═════ EXERCISE TEXT ═════
Display Values vs Native Geometry

The Dual Representation

Many objects carry BOTH display values AND native geometry: 
rhino_brep = Base()
rhino_brep.speckle_type = "Objects.Geometry.Brep"
rhino_brep.encodedValue = brep_native_data  # Rhino-specific (lossless)
rhino_brep.displayValue = [mesh]  # Universal (viewer-ready)
Why both:
  • Display value - Universal visualization (all viewers)
  • Native geometry - Lossless round-trip (same app)

When to Use Each

Use CaseDisplay ValueNative Geometry
3D Viewer✅ Always used❌ Not used
Cross-application✅ Works everywhere❌ App-specific
Round-trip⚠️ Lossy (tessellated)✅ Lossless
Required✅ For visibility❌ Optional

Display Values for Interoperability

Atomic Viewer Objects

Objects with displayValue are atomic in the viewer - they can be clicked, selected, and queried: 
# Checking if object is viewer-selectable
def is_viewer_selectable(obj):
    """Objects with displayValue appear as selectable items in viewer."""
═════ DATA TO EXAMINE ═════
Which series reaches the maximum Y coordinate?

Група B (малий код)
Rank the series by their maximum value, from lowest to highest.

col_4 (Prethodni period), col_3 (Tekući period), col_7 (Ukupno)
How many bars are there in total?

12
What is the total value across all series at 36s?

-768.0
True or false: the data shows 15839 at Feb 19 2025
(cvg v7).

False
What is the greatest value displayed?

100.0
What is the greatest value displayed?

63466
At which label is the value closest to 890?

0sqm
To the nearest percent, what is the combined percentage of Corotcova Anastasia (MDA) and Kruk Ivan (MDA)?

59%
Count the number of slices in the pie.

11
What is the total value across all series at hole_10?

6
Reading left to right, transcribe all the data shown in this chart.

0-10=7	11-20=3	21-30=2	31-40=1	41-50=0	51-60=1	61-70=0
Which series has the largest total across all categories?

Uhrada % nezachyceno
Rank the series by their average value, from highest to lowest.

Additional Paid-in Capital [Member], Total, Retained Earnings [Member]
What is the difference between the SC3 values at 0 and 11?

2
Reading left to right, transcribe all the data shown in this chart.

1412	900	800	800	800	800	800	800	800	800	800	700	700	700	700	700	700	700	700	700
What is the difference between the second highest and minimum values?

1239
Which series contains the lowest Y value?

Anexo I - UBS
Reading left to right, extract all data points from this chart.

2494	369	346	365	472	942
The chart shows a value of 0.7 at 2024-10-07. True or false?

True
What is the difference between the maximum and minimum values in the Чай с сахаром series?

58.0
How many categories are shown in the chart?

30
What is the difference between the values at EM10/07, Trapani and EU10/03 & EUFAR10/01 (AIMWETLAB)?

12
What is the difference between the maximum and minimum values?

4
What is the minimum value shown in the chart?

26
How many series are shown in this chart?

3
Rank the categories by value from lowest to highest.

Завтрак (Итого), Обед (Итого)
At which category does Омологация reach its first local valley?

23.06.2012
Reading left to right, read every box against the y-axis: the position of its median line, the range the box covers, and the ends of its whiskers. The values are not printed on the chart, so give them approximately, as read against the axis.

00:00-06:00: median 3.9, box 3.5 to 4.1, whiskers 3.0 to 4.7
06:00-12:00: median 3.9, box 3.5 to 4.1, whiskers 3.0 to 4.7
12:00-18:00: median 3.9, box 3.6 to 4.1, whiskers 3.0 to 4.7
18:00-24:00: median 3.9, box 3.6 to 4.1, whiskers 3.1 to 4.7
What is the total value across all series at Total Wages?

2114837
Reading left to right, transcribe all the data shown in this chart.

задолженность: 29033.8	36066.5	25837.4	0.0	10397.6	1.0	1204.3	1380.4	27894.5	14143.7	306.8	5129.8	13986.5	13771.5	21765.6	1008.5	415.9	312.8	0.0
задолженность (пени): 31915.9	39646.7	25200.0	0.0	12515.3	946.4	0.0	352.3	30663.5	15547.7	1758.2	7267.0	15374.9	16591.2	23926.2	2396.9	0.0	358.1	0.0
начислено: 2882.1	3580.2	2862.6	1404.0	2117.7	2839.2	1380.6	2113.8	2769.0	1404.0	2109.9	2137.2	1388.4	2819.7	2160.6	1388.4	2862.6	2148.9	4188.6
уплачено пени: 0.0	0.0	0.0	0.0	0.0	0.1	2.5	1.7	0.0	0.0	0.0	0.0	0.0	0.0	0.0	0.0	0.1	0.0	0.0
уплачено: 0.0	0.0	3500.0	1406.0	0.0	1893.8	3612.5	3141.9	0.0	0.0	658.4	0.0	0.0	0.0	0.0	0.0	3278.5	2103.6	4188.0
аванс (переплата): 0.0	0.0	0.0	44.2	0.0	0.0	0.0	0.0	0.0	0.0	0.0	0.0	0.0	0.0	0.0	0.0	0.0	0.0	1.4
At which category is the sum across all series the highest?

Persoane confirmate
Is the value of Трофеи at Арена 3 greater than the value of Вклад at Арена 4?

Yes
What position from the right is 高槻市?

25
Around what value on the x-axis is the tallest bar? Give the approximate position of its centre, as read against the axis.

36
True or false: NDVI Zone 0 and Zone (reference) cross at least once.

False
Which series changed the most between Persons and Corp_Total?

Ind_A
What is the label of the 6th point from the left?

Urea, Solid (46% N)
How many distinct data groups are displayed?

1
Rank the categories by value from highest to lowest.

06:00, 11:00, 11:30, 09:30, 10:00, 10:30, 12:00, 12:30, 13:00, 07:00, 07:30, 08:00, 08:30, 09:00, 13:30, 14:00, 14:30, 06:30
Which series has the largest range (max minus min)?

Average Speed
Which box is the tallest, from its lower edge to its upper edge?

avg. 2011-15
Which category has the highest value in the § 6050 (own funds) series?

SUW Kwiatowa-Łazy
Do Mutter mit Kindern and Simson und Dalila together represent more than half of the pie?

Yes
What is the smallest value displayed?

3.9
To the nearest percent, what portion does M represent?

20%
═════
PROBLEM TO WORK ON:
Proceed with the write-up on display values and native geometry, starting right after its last line, the docstring of `is_viewer_selectable`, and not with the rows.

RESPONSE TO THE TASK:
    return hasattr(obj, "displayValue") and obj.displayValue is not None

# Finding all viewer-selectable objects
selectable = [obj for obj in all_objects if is_viewer_selectable(obj)]
print(f"Found {len(selectable)} objects visible in viewer")
Viewer interaction:
  • Click to select → queries object with displayValue
  • Hover for info → shows object name and properties
  • Filter/isolate → based on objects with displayValue

Container vs Renderable Objects

Not all objects need display values: 
# Container object (organizational only)
level = DataObject(
    name="Level 1",
    properties={"elevation": 0.0}
    # No displayValue - not rendered, just organizes
)

# Renderable object (has geometry)
wall = DataObject(
    name="Wall-001",
    properties={"volume": 15.5},
    displayValue=[mesh]  # Has displayValue - rendered and selectable
)
Pattern:
  • Containers (levels, groups, collections) → No displayValue
  • Elements (walls, columns, furniture) → Has displayValue

Architectural Principle: Leaf Nodes Have Display Values

Key Principle: Objects with displayValue typically don’t have child elements that also have displayValue. Display values mark leaf nodes in the object graph - the atomic, indivisible elements that appear in the viewer.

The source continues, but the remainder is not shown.